Questo 2025 sarà pure il caos geopolitico, come dicono in molti, ma ha una logica ferrea. Gli attori sono due potenze nucleari. La prima mira a ricostruire il suo impero perduto, l’altra intende rafforzare il proprio. Putin guarda agli storici confini sovietici e invade l’Ucraina, Trump guarda all’Indo-Pacifico e intima all’Europa di farsi carico della propria difesa. E, di fronte alla Russia e all’America che si parlano a quattr’occhi, di fronte cioè allo spettro di Jalta, il Vecchio Continente reagisce. Emerge un’Europa con l’elmetto, inglesi, francesi, tedeschi, polacchi, nordici, un grappolo di “volenterosi” pronti a difendere Kiev boots on the ground e a porsi come deterrenza strategica contro Mosca. Ed emerge, a Bruxelles, l’ambizioso progetto che sollecita i Ventisette a un riarmo che compensi il disimpegno americano e metta le basi di un esercito comune. E dopotutto è questo che chiede la Casa Bianca, che infatti mantiene la copertura nucleare del continente. Ed è questo che permette allo stesso Zelensky di contare ancora sulla solidarietà atlantica, limitando i danni annunciati di una pace modello Jalta. Malgrado il caos, insomma, l’Occidente sembra resistere e l’Europa sembra assumersi le proprie responsabilità. Londra smentisce la Brexit e torna a casa. Berlino imbocca inusitatamente la strada del debito pubblico. Il “debole” Macron resiste agli attacchi delle estreme. E il Parlamento di Strasburgo approva a larga maggioranza il piano di von der Leyen, mettendo assieme popolari, socialisti, liberali, verdi, conservatori. Quasi una Union Sacrée. Quasi. Perché all’appello manca uno dei padri fondatori. Un vaso di coccio che tale non è per un qualche destino maligno, per chissà quali vizi connaturati, quanto piuttosto a causa dei gravi e pervicaci errori del suo ceto politico.

Giorgia Meloni non è in grado di iscrivere il paese nel club dei “volenterosi”

Sì, sono le coalizioni e i partiti italiani, rompendosi in mille pezzi, a compromettere gli interessi del paese di fronte all’Europa e alla stessa America di Trump.

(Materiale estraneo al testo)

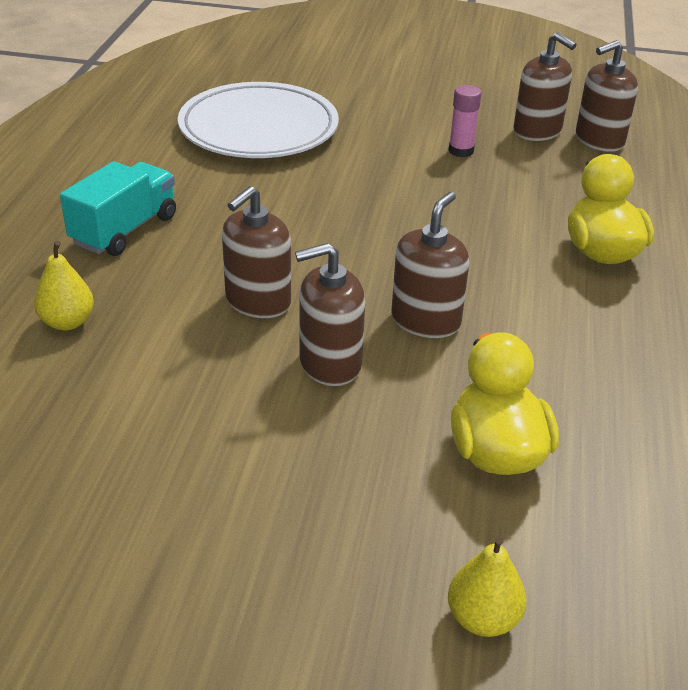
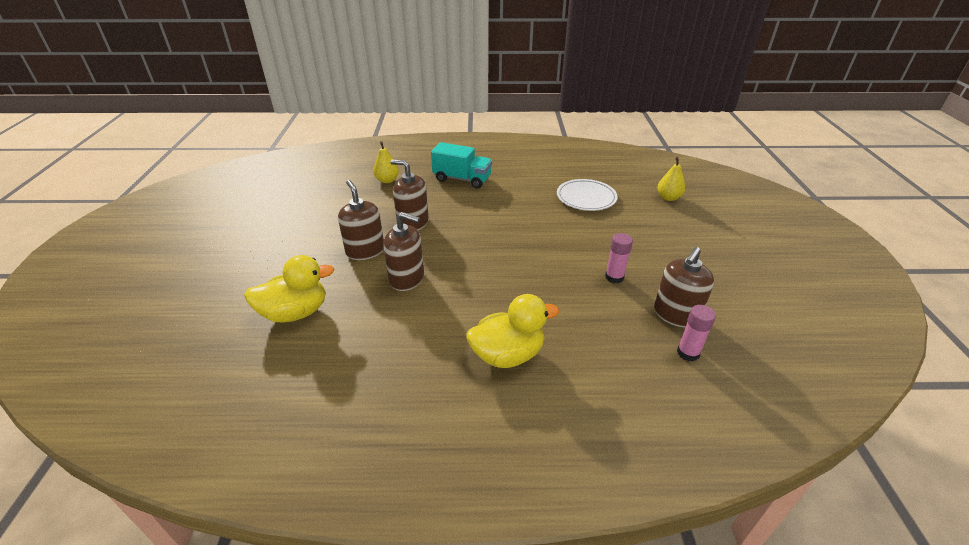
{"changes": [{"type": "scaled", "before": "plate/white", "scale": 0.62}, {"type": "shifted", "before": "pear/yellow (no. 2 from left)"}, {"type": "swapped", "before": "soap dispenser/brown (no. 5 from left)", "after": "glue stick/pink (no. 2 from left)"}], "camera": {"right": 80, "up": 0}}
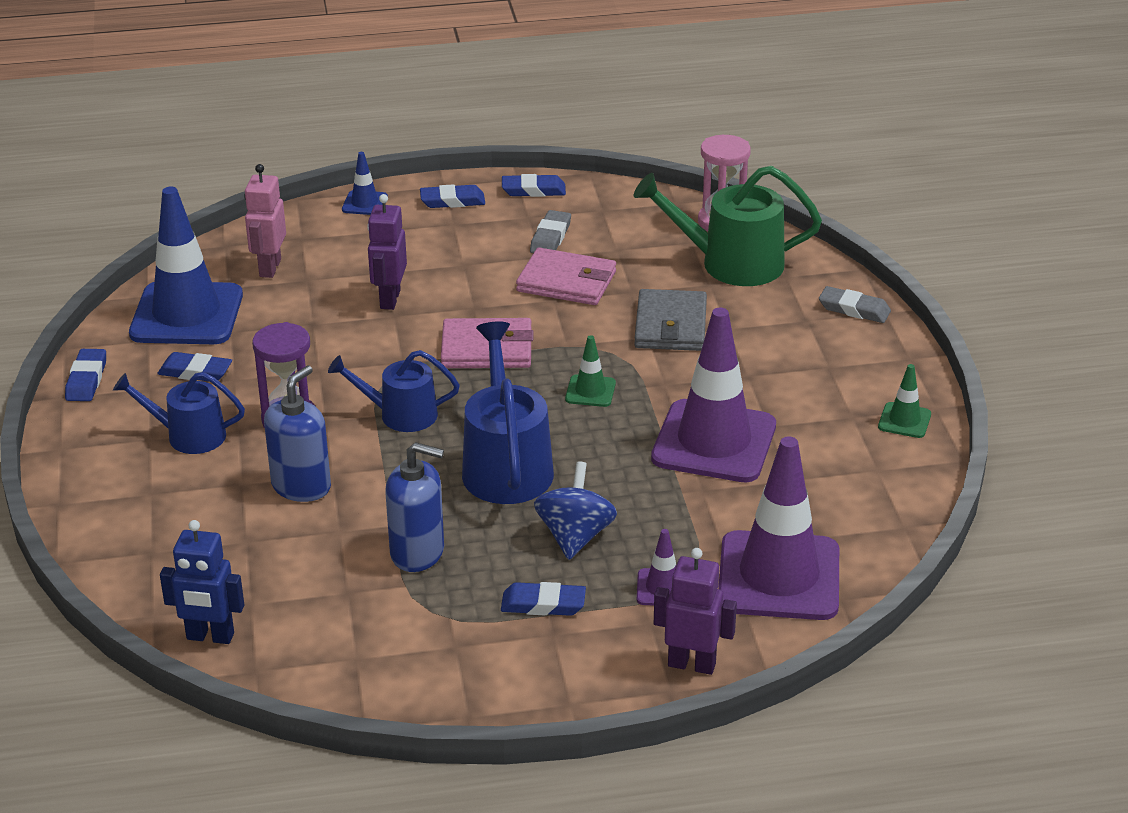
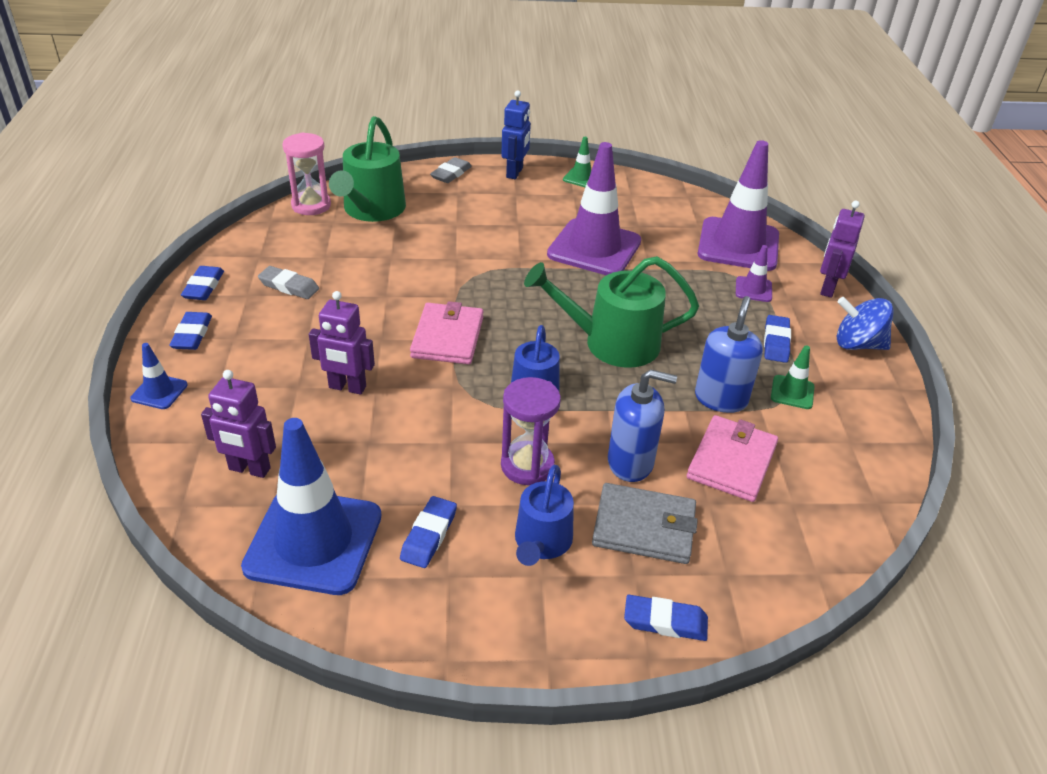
{"changes": [{"type": "shifted", "before": "eraser/blue (no. 1 from left in the first image)", "after": "eraser/blue (no. 4 from left)"}, {"type": "shifted", "before": "robot/blue"}, {"type": "repainted", "before": "robot/pink", "after": "robot/purple (no. 1 from left)"}, {"type": "rotated", "before": "soap dispenser/blue (no. 1 from left)", "turn": 150}, {"type": "repainted", "before": "watering can/blue (no. 3 from left)", "after": "watering can/green (no. 2 from left)"}, {"type": "shifted", "before": "wallet/pink (no. 2 from left)"}, {"type": "shifted", "before": "spinning top/blue"}, {"type": "shifted", "before": "traffic cone/green (no. 1 from left in the first image)", "after": "traffic cone/green (no. 2 from left)"}, {"type": "shifted", "before": "wallet/grey"}], "camera": {"right": -85, "up": 5}}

Come racconta con ogni evidenza la cronaca. Pur allineata a Bruxelles (e all’Occidente atlantico) fin dai tempi di Draghi, Giorgia Meloni non è in grado di iscrivere il paese nel club dei “volenterosi”, avendo la spina nel fianco di una Lega tenacemente euroscettica e ambiguamente filorussa. Pur sollecitata da una numerosa pattuglia di appassionati europeisti, Elly Schlein finisce per negare il proprio voto al ReArm Europe Plan, avendo la spina nel fianco di un movimento grillino che si erge a campione della guerra alla guerra. È il trionfo amarissimo di una demagogia che incatena maggioranza e opposizione agli umori di un’opinione pubblica pigramente neutralista (a destra) o fieramente pacifista (a sinistra).

L’Italia rischia di tornare l’Italietta d’antan

Fatto sta che, mentre non sappiamo dove andrà a parare la trattativa fra Trump e Putin, né il ruolo che i “volenterosi” e l’Unione riusciranno a giocarvi, quel che sappiamo per certo è che l’Italia rischia di tornare l’Italietta d’antan. Che l’Italia rischia di tornare l’Italietta d’antannelle secche di una coalizione insostenibilmente disomogenea. Che la possibilità della sinistra di candidarsi in modo credibile al governo del paese rischia di sbriciolarsi di fronte alla propria palese immaturità geopolitica. É lo spettacolo di una classe dirigente attardata nei giochi fuori tempo massimo della politique politicienne, del tutto incapace di gestire le prevedibili tensioni di un’opinione pubblica messa di fronte al ritorno della guerra, pronta a barattare le difficili scelte imposte da una crisi epocale con la ricerca di qualche voto in più.

Una classe dirigente che sembra non comprendere come allo stesso tycoon di Washington interessi l’Europa con l’elmetto e non un paese che si attorciglia sulle parole per rattoppare le proprie croniche divisioni. Servirebbe coraggio, sguardo lungo, responsabilità. Servirebbe – in una simile drammatica congiuntura – sensibilità nazionale. Accapigliarsi sul Manifesto di Ventotene è l’esatto opposto. È un rito ideologico vecchio di ottant’anni. Un insopportabile déjà vu.